Interactions between the Parahippocampal Region and Orbitofrontal Cortex
My project will focus on the interactions between the parahippocampal region (PHR) and the cortical association area known as the orbitofrontal cortex (OF) in the rat. These two structures are necessary for normal performance on a particular declarative memory task known as the delayed non-matching to sample task (DNMS). DNMS was developed as a task to test for declarative memory in animals, who, unlike humans, cannot verbally declare what they remember. In this task animals are presented with a sample object and then after a delay interval are asked to choose between the sample object and a novel object. The novel, non-matching object is the correct choice. Lesion studies have shown that removal of the hippocampus has no effect on performance in this task.
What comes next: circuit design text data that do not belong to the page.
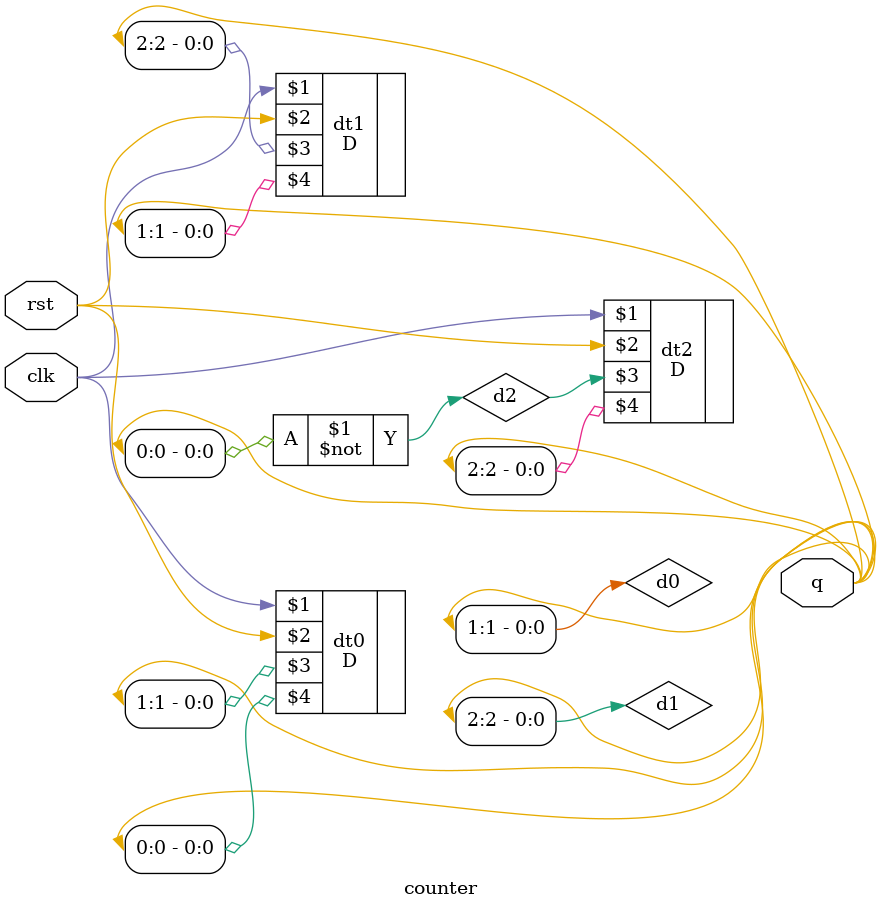
<source format=v>
`timescale 1ns / 1ps


module counter(
input clk,
input rst,
output [2:0] q
);
wire d1, d0,d2;

assign d1 = q[2];
assign d0 = q[1];
assign d2 = ~q[0];
D dt1(clk,rst, d1, q[1]);
D dt0(clk,rst, d0,q[0]);
D dt2(clk,rst, d2,q[2]);
endmodule

</source>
However, upon removal of the PHR, animals have a difficult time remembering the stimuli involved in the task, whereas removal of the OF makes it difficult for the animals to learn the rules of the task. Over the next year, I will simultaneously record from electrodes implanted in the PHR and the OF of the rat to explore the temporal dynamics of the flow of information during a DNMS task. After observing neuronal firing and timing in these two areas, I will lesion the PHR and record from the OF to determine whether OF is dependent upon PHR performance in this task.
Anticipatory Firing in Orbitofronal Cortex
Claire Discenza and Alissa Waite
This summer we have surgically implanted rats with electrodes in the orbitofrontal cortex. We have been able to isolate and identify individual neurons and we have begun to identify their functions. We have found cells that fire preferentially to a reward stimulus, as well as neurons that fire to odor stimuli. In doing this, we have learned to build our own microelectrodes and have become proficient at performing surgeries. We trained the rats on a behavioral task requiring them to respond to different odors. We hope that with further investigation we will be able to identify both sensory and memory cells in the orbitofrontal cortex. We would expect that "memory" cells would be neurons that fire before the onset of a particular odor, therefore indicating an anticipatory response.